WHAT THE TASK ASKS
Search the records for the string "hand" and return each line that has it.

DATA RECORDS
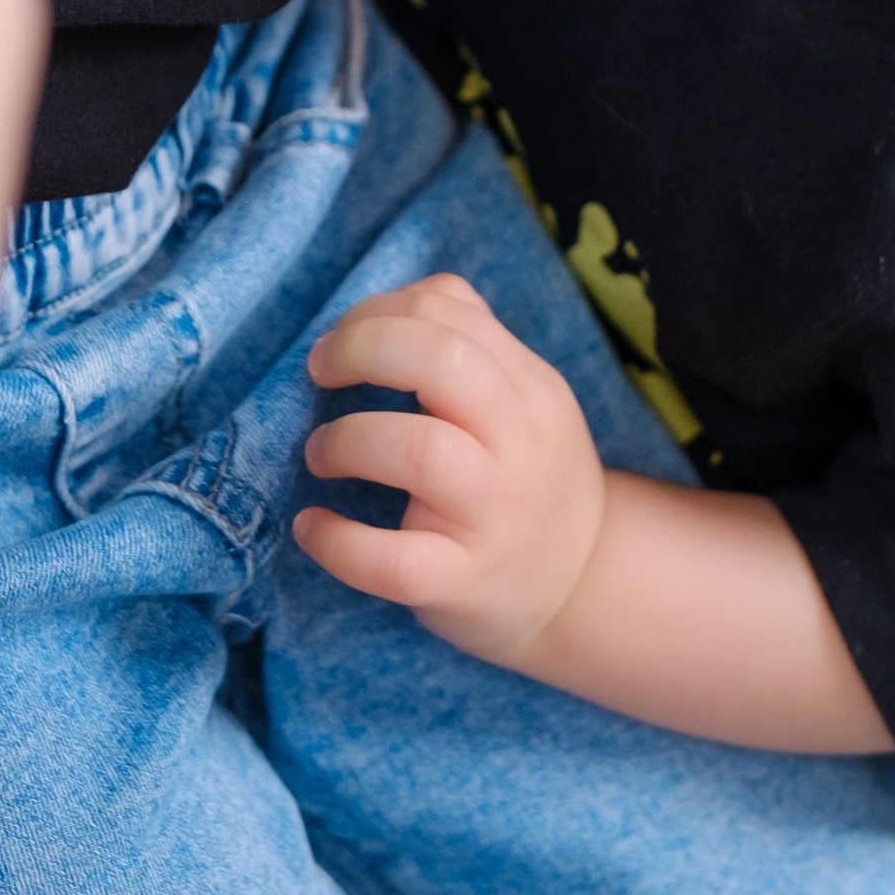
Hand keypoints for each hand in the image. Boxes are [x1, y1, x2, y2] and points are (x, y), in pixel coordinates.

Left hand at [298, 275, 606, 670]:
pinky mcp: (462, 581)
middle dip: (361, 349)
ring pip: (420, 452)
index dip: (377, 310)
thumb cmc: (528, 478)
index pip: (450, 310)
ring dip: (346, 440)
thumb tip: (379, 313)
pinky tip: (313, 527)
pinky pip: (392, 561)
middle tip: (320, 373)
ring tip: (321, 454)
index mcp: (531, 386)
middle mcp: (521, 441)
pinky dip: (337, 540)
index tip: (342, 340)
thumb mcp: (524, 401)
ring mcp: (494, 514)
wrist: (581, 584)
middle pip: (442, 360)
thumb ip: (468, 349)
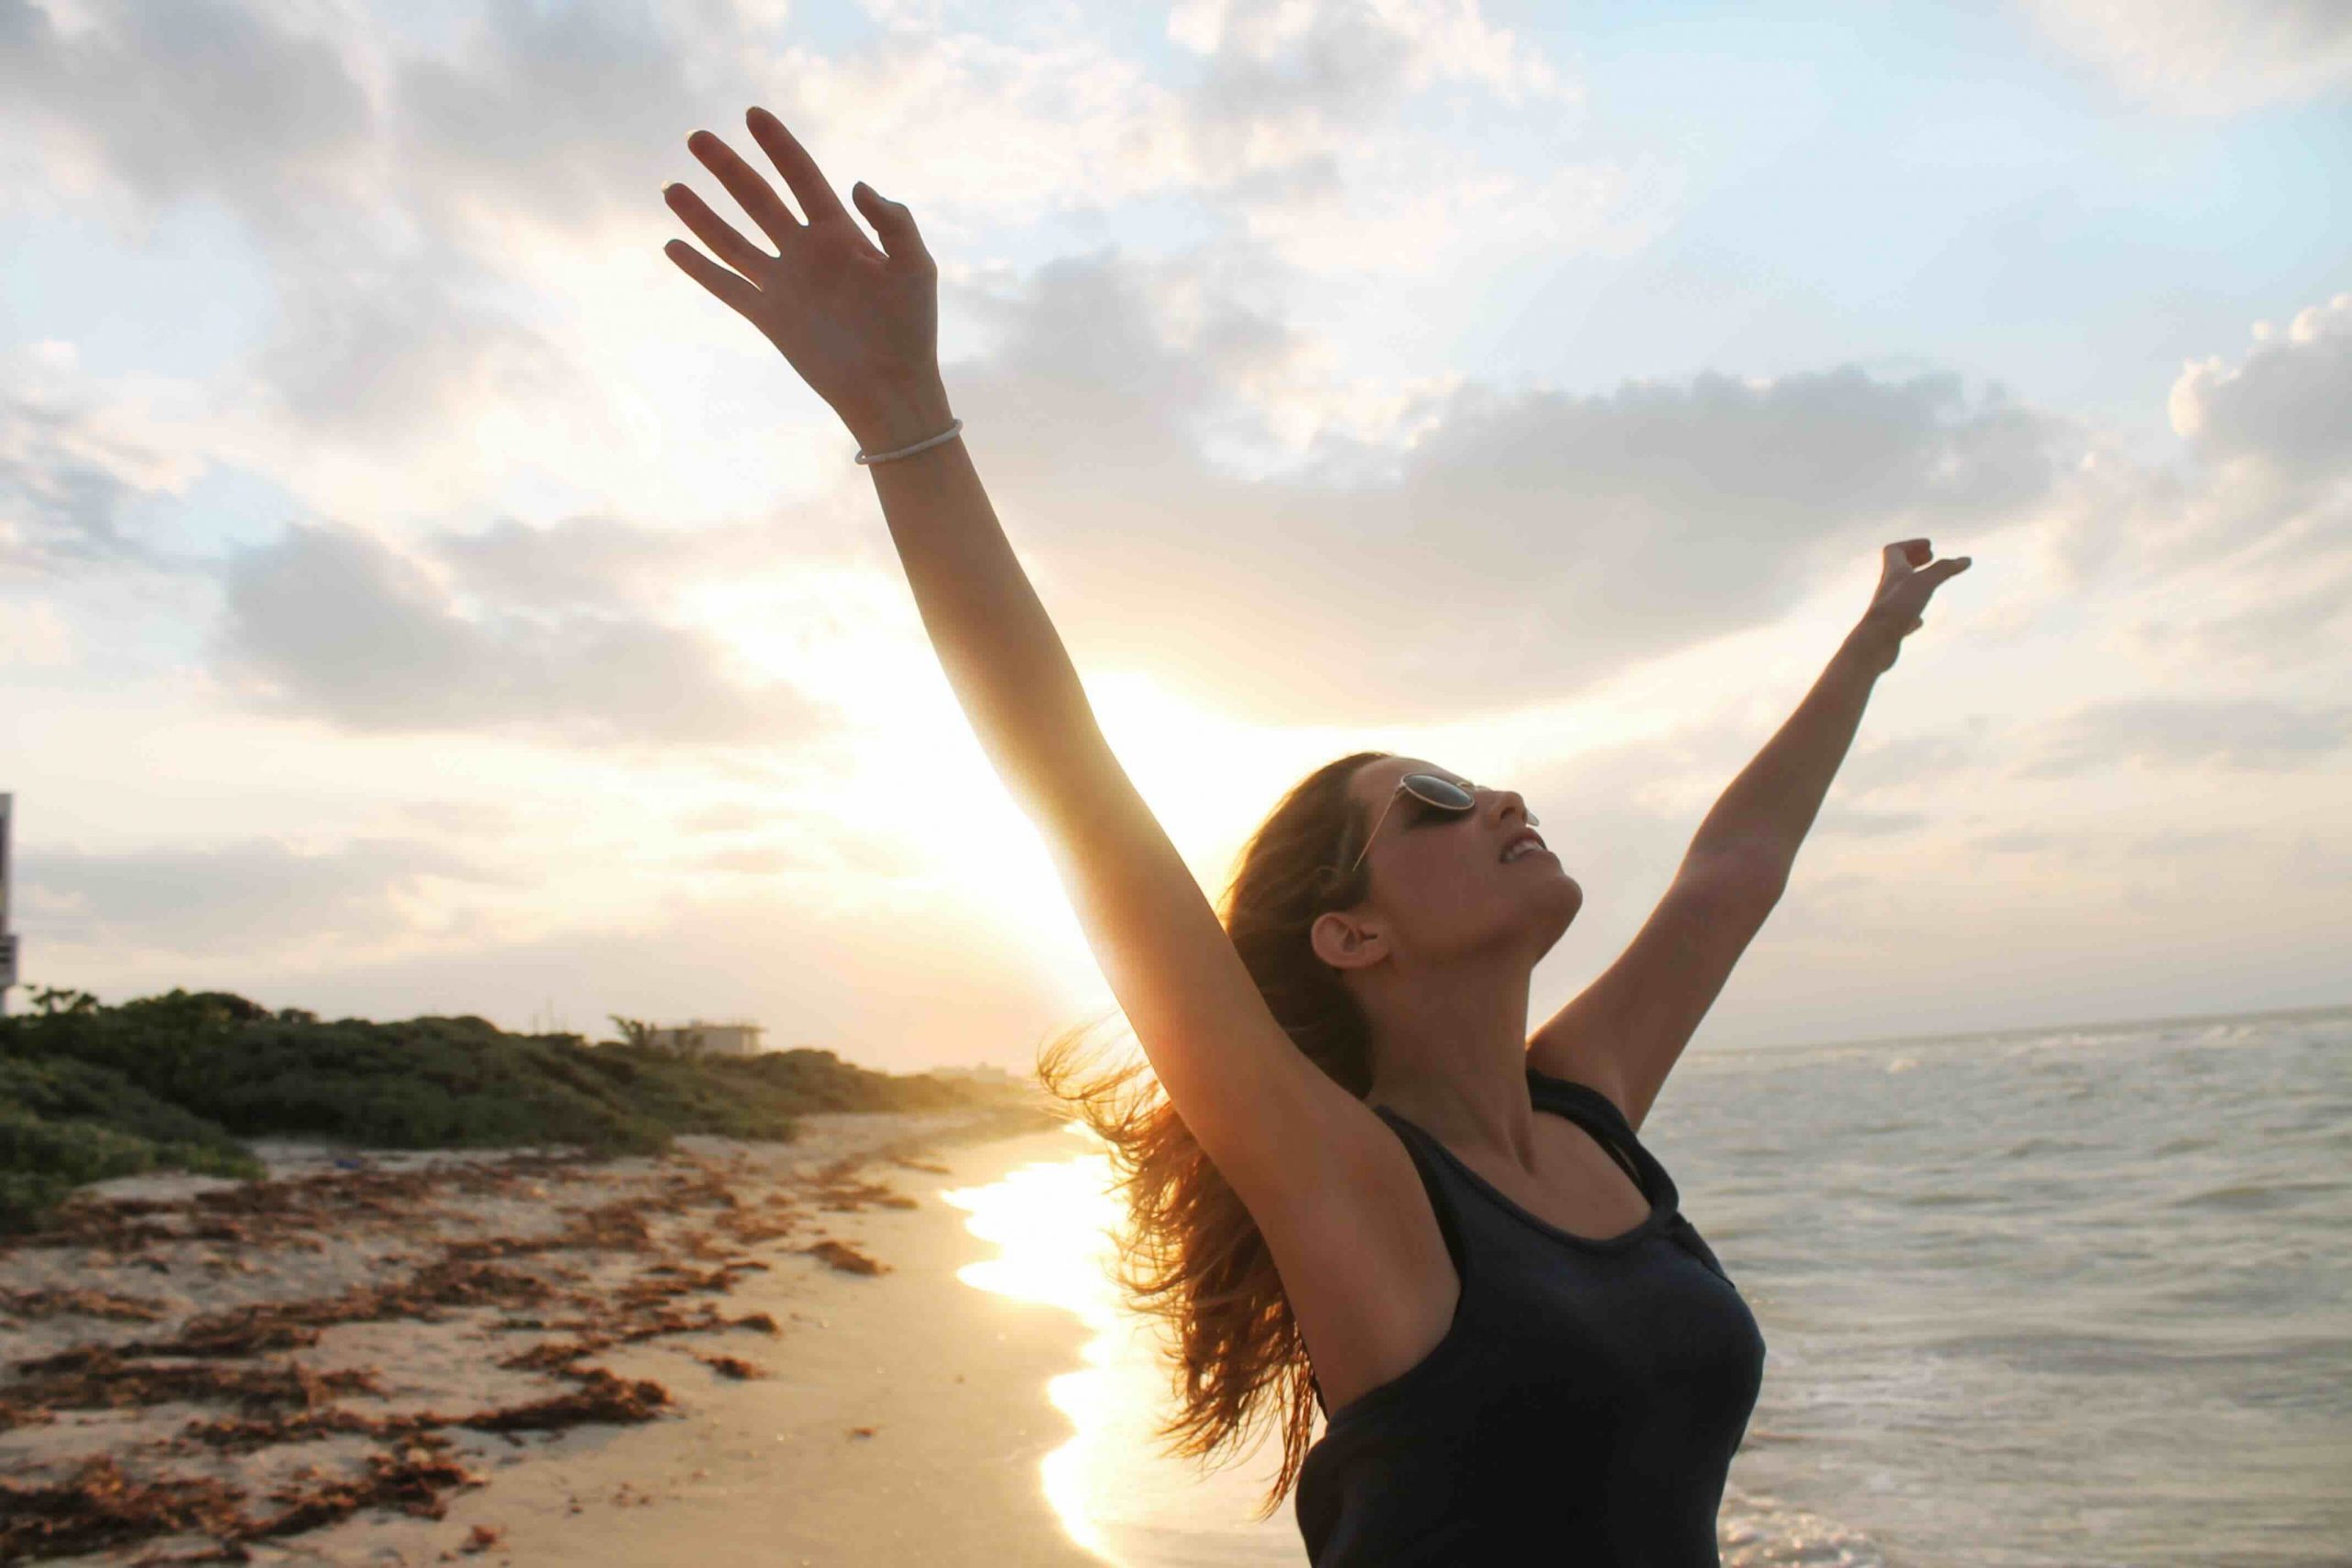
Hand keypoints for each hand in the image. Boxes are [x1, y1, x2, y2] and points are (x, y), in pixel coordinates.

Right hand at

EXERCISE SOLUTION
Hand keypoints for each hand in the image. Boxes are [x1, y1, x2, y2] and points are (x, y), in pixel coordinates.
Left hand at [298, 275, 606, 670]:
Hand keypoints for each hand in the image. Boxes are [x1, y1, x2, y2] and points are (x, y), in pixel coordinates.
Right hand at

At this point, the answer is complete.